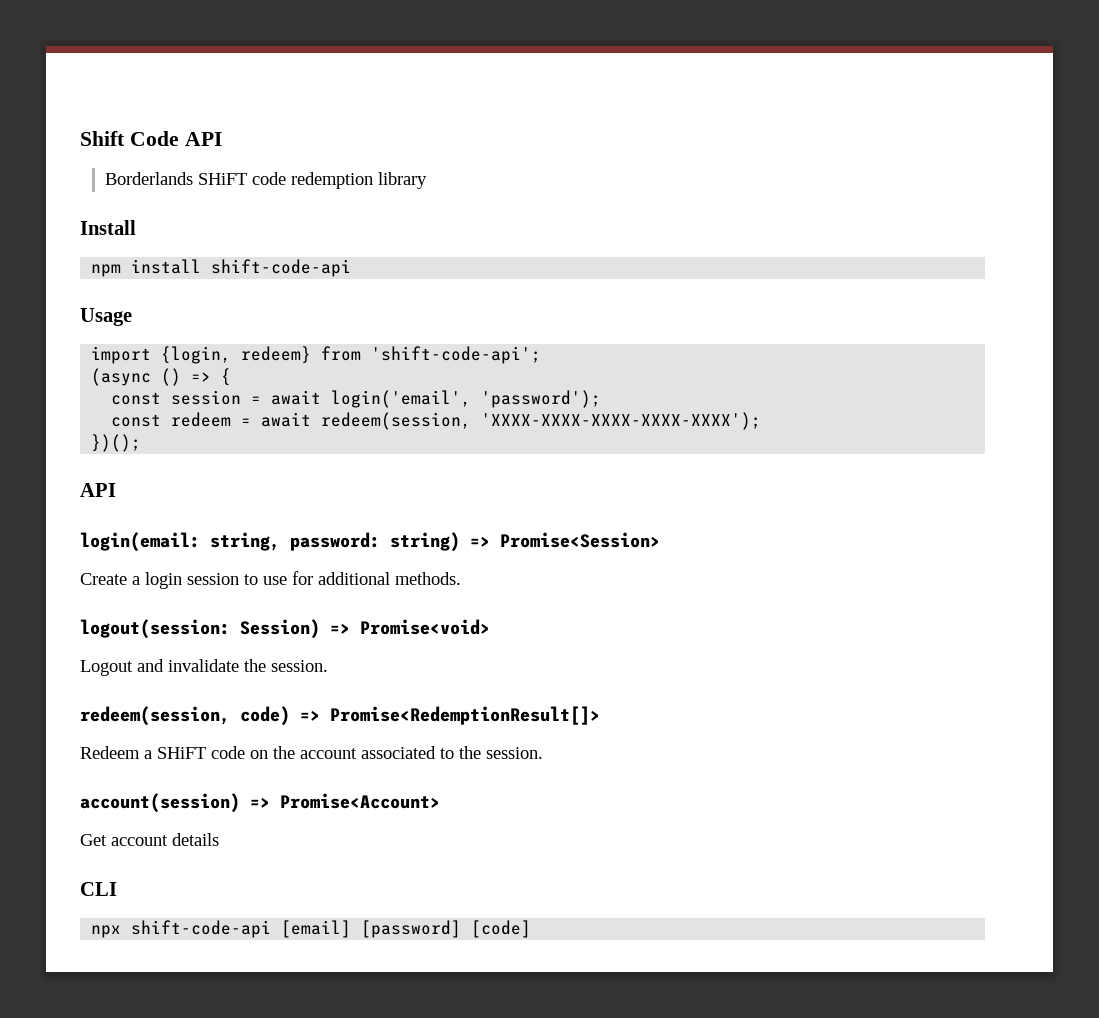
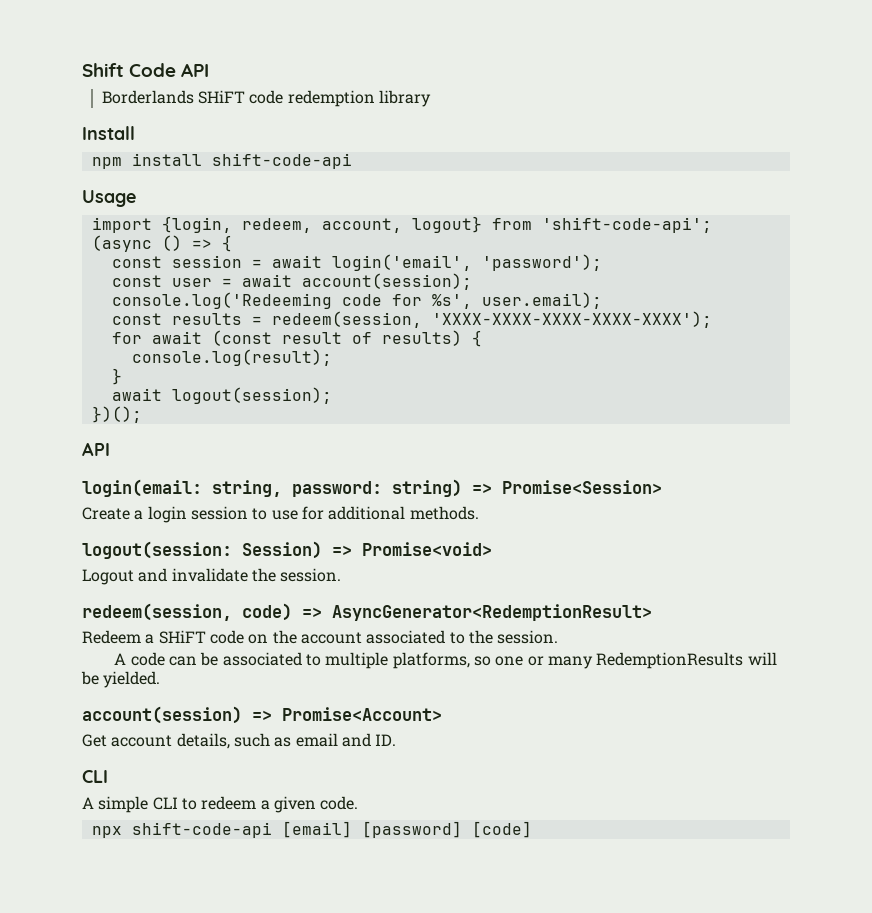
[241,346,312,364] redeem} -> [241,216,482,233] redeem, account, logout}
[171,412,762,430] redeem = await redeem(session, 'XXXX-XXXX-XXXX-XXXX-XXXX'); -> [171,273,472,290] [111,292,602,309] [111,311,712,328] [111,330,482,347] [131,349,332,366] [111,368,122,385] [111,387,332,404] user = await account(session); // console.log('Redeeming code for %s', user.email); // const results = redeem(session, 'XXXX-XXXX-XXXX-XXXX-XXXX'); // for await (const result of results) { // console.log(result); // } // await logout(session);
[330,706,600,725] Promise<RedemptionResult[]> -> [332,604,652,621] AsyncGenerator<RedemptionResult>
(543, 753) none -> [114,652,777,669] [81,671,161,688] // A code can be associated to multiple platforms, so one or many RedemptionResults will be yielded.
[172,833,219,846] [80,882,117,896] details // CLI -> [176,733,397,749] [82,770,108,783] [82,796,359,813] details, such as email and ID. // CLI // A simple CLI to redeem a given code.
※
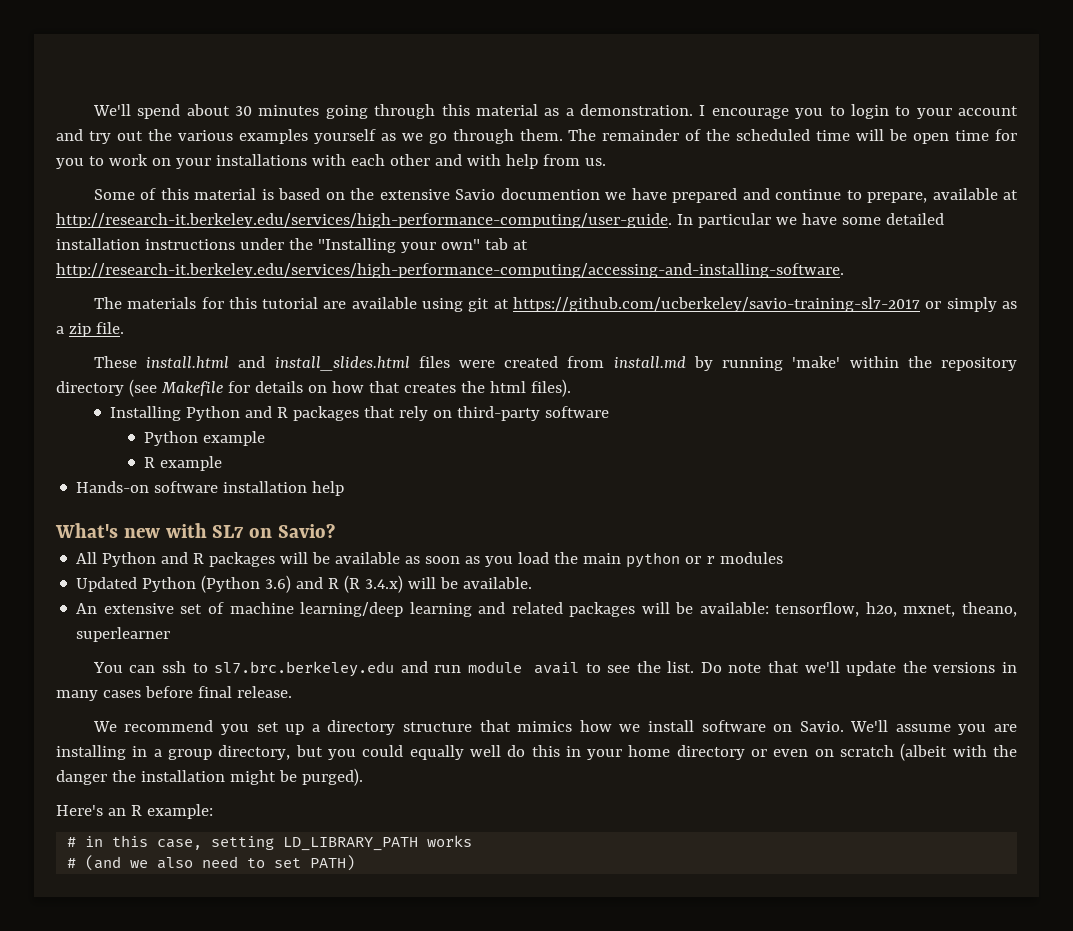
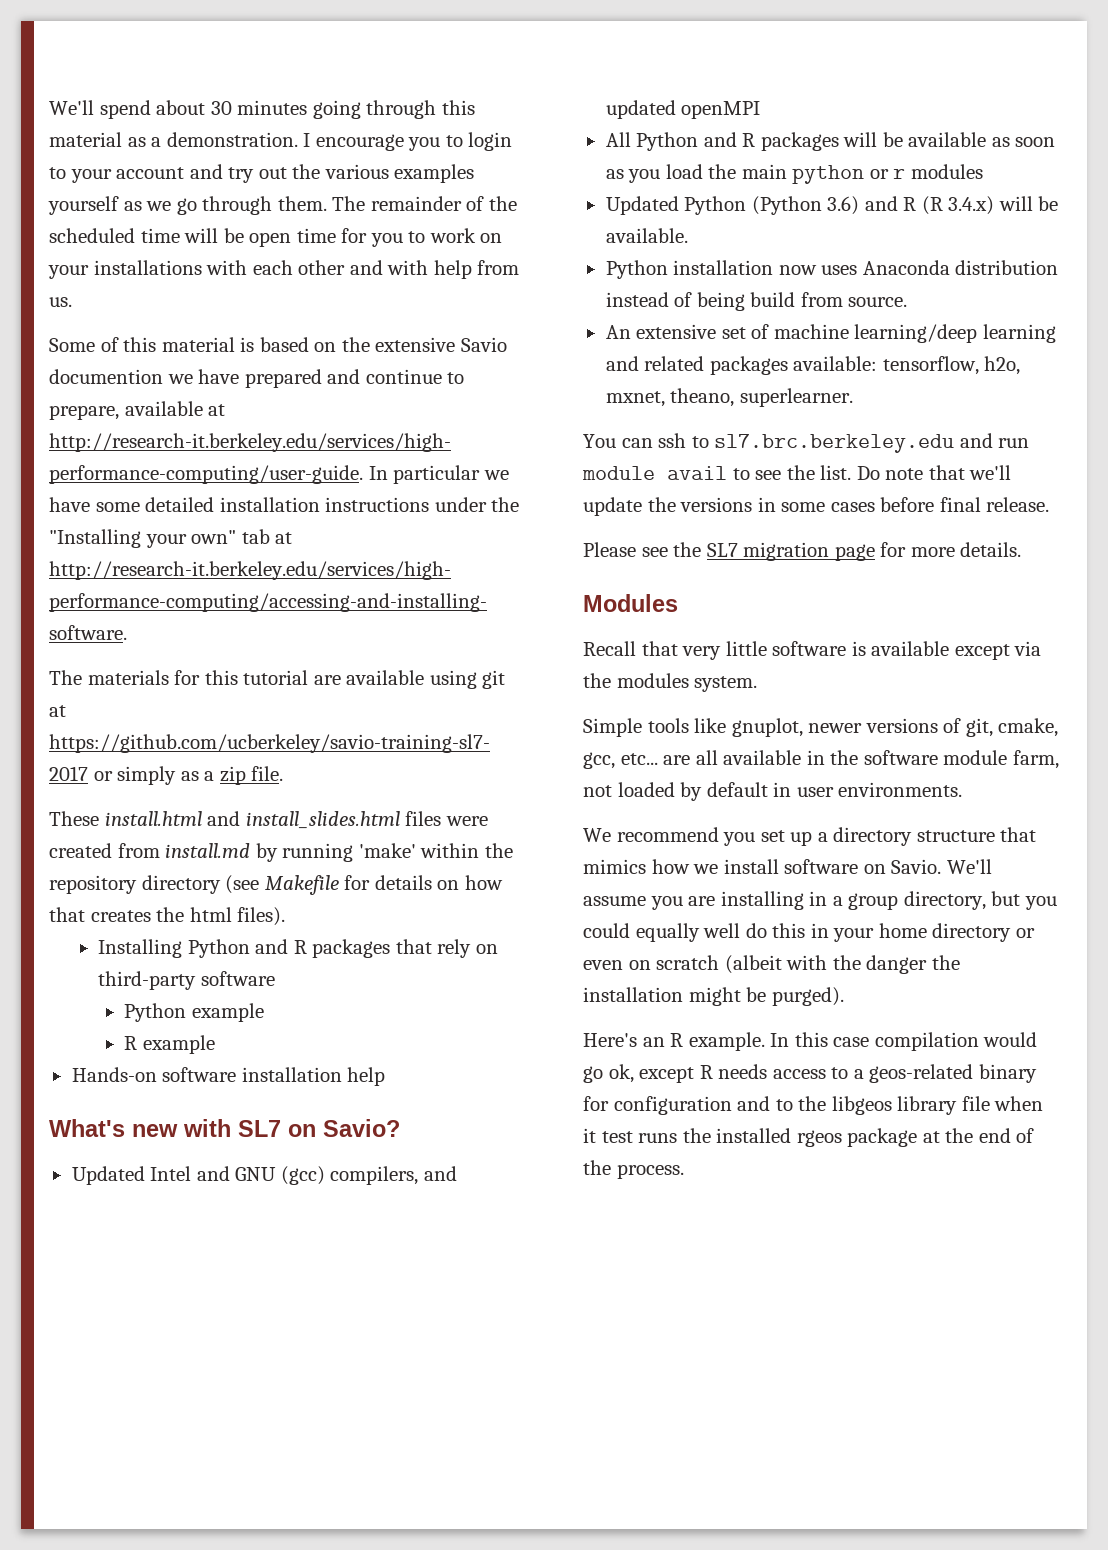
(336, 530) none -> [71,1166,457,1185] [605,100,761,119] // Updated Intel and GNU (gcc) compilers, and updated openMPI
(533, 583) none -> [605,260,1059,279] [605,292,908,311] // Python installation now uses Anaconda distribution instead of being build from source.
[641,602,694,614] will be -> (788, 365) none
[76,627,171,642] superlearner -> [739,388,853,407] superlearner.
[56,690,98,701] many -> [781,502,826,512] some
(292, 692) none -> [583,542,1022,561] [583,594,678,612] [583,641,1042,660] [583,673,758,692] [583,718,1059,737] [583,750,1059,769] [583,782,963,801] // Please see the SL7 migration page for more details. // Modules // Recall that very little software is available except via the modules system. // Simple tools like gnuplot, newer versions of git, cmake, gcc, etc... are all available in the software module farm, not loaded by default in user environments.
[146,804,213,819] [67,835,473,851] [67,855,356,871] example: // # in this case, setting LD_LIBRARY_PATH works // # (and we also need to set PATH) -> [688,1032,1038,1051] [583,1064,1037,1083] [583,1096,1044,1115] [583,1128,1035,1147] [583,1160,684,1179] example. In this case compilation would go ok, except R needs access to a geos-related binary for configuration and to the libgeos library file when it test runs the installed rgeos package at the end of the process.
※
## TASK TO COMPLETE
Using the data above, print exactly the lines from the line that contains "(543, 753) none" through the line that contains "[172,833,219,846] [80,882,117,896] details", with both included.

## FINAL ANSWER
(543, 753) none -> [114,652,777,669] [81,671,161,688] // A code can be associated to multiple platforms, so one or many RedemptionResults will be yielded.
[172,833,219,846] [80,882,117,896] details // CLI -> [176,733,397,749] [82,770,108,783] [82,796,359,813] details, such as email and ID. // CLI // A simple CLI to redeem a given code.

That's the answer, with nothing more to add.